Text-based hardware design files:
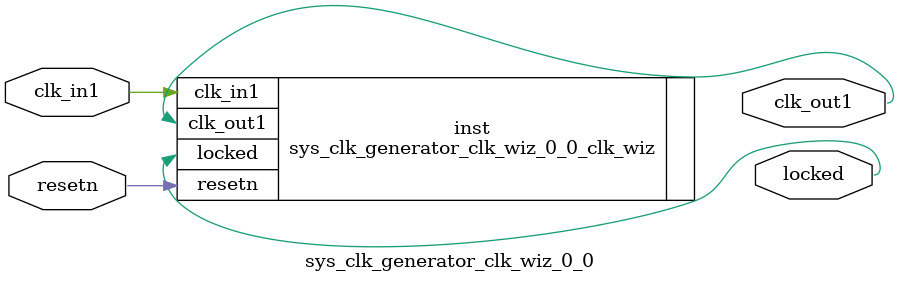
<source format=v>


`timescale 1ps/1ps

(* CORE_GENERATION_INFO = "sys_clk_generator_clk_wiz_0_0,clk_wiz_v6_0_3_0_0,{component_name=sys_clk_generator_clk_wiz_0_0,use_phase_alignment=true,use_min_o_jitter=false,use_max_i_jitter=false,use_dyn_phase_shift=false,use_inclk_switchover=false,use_dyn_reconfig=false,enable_axi=0,feedback_source=FDBK_AUTO,PRIMITIVE=MMCM,num_out_clk=1,clkin1_period=10.000,clkin2_period=10.000,use_power_down=false,use_reset=true,use_locked=true,use_inclk_stopped=false,feedback_type=SINGLE,CLOCK_MGR_TYPE=NA,manual_override=false}" *)

module sys_clk_generator_clk_wiz_0_0 
 (
  // Clock out ports
  output        clk_out1,
  // Status and control signals
  input         resetn,
  output        locked,
 // Clock in ports
  input         clk_in1
 );

  sys_clk_generator_clk_wiz_0_0_clk_wiz inst
  (
  // Clock out ports  
  .clk_out1(clk_out1),
  // Status and control signals               
  .resetn(resetn), 
  .locked(locked),
 // Clock in ports
  .clk_in1(clk_in1)
  );

endmodule

</source>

PROBLEM DESCRIPTION:
Every entry above should be duplicated exactly. Do not include the images.

WRITTEN RESPONSE:
<source format=v>


`timescale 1ps/1ps

(* CORE_GENERATION_INFO = "sys_clk_generator_clk_wiz_0_0,clk_wiz_v6_0_3_0_0,{component_name=sys_clk_generator_clk_wiz_0_0,use_phase_alignment=true,use_min_o_jitter=false,use_max_i_jitter=false,use_dyn_phase_shift=false,use_inclk_switchover=false,use_dyn_reconfig=false,enable_axi=0,feedback_source=FDBK_AUTO,PRIMITIVE=MMCM,num_out_clk=1,clkin1_period=10.000,clkin2_period=10.000,use_power_down=false,use_reset=true,use_locked=true,use_inclk_stopped=false,feedback_type=SINGLE,CLOCK_MGR_TYPE=NA,manual_override=false}" *)

module sys_clk_generator_clk_wiz_0_0 
 (
  // Clock out ports
  output        clk_out1,
  // Status and control signals
  input         resetn,
  output        locked,
 // Clock in ports
  input         clk_in1
 );

  sys_clk_generator_clk_wiz_0_0_clk_wiz inst
  (
  // Clock out ports  
  .clk_out1(clk_out1),
  // Status and control signals               
  .resetn(resetn), 
  .locked(locked),
 // Clock in ports
  .clk_in1(clk_in1)
  );

endmodule

</source>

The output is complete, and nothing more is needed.